[Saved entries]
=-=-=-=-=
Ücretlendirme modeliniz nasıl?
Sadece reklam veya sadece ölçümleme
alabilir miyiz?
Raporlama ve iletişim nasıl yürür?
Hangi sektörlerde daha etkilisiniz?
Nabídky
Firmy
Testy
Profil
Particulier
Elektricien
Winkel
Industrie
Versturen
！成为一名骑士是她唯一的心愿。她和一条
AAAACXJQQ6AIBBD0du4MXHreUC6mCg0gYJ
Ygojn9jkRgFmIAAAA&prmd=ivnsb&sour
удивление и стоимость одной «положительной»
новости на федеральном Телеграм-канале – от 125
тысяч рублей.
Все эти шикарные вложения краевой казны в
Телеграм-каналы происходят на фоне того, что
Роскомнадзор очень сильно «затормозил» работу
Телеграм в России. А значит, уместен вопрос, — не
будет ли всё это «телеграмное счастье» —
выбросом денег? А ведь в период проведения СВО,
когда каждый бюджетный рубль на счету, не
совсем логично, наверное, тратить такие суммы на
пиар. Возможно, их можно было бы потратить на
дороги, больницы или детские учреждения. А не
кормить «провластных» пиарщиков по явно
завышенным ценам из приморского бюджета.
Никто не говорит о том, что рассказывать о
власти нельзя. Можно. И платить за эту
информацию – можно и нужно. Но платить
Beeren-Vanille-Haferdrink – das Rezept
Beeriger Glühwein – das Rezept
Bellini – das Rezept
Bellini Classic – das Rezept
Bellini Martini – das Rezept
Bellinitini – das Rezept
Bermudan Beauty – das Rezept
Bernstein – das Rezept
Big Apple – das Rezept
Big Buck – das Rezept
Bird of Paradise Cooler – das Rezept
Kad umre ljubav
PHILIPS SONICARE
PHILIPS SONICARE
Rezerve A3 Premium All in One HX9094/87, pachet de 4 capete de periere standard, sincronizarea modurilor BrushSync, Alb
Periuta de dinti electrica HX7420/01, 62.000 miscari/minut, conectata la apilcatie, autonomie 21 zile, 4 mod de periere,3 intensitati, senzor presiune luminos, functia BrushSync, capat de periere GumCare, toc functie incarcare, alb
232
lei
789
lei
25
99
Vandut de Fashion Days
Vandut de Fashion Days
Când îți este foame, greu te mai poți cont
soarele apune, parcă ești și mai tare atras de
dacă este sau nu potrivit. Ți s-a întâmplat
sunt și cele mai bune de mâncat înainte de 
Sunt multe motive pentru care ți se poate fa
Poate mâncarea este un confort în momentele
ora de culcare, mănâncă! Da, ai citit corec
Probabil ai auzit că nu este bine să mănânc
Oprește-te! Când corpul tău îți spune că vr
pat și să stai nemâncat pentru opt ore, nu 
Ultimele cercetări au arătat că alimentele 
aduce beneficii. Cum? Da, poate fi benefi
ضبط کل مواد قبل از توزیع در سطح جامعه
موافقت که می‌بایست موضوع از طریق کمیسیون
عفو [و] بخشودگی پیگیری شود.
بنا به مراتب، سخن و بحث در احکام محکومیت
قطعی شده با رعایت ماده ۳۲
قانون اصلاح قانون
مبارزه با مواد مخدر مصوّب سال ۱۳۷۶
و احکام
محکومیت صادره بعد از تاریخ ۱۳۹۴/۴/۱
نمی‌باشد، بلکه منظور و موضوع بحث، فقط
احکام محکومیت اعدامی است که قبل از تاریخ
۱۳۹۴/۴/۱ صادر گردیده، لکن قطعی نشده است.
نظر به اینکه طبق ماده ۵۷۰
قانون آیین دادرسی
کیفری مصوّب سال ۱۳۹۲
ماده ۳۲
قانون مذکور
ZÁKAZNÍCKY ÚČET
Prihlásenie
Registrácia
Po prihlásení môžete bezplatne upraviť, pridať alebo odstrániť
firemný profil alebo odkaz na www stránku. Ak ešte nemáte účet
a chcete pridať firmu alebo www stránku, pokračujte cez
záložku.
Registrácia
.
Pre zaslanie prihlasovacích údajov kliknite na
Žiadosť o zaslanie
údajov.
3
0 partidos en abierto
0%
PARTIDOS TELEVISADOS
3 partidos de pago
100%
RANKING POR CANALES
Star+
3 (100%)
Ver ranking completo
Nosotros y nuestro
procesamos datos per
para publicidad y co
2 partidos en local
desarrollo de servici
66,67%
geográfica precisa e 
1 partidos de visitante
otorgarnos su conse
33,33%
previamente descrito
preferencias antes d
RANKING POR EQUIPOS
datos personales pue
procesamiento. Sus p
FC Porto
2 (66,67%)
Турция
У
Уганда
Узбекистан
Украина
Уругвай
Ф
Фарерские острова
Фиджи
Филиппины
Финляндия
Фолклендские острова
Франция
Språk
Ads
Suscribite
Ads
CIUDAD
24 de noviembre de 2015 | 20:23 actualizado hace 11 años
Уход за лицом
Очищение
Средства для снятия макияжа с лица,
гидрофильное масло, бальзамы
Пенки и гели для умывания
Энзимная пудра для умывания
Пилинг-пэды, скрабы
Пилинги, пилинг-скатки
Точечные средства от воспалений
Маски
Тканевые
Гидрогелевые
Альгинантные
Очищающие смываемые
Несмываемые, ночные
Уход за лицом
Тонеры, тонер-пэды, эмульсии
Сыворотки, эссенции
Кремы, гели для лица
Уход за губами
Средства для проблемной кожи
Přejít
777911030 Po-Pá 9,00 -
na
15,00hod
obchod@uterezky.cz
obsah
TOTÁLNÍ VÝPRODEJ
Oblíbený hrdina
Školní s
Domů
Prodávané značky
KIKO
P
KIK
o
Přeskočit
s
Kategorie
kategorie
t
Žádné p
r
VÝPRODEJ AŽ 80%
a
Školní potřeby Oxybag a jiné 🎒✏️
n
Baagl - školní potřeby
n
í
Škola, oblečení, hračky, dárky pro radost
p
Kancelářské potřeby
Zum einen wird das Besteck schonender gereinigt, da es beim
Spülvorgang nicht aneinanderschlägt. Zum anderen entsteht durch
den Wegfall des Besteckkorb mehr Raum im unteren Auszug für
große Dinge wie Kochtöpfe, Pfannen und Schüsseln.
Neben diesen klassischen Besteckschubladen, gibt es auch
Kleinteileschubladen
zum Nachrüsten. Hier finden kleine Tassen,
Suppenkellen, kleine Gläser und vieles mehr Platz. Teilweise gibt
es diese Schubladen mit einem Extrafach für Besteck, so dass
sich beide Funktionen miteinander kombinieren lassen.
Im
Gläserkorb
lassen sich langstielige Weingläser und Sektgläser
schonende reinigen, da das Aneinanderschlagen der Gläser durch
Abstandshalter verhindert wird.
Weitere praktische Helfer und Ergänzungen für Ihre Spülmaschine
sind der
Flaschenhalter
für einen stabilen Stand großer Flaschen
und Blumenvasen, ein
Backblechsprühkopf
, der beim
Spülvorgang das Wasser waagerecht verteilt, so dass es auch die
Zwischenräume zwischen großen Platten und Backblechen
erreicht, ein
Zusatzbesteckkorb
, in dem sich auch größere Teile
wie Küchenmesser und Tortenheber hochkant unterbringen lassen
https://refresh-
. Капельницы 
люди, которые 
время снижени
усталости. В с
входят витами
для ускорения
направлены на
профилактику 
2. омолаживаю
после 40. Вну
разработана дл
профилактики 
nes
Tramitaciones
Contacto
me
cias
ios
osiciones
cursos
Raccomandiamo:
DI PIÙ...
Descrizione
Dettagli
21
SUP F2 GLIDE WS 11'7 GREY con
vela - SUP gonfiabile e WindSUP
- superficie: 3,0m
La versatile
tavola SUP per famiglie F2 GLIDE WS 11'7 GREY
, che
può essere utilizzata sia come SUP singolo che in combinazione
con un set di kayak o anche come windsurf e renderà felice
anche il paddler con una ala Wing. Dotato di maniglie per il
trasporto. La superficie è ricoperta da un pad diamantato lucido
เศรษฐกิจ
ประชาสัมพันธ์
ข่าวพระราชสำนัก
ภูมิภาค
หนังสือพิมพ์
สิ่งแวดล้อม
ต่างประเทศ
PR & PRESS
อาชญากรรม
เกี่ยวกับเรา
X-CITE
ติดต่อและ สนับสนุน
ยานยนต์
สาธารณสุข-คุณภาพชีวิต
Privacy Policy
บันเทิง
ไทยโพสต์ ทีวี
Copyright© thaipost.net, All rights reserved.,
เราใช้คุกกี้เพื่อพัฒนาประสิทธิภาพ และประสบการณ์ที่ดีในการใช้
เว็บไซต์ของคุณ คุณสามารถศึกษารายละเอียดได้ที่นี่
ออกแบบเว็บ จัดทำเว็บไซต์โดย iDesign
=-=-=-=-=
**EXERCISE**
Tally up the lines above in which "قانون" occurs. Give the result as a bare number.

**ANSWER**
3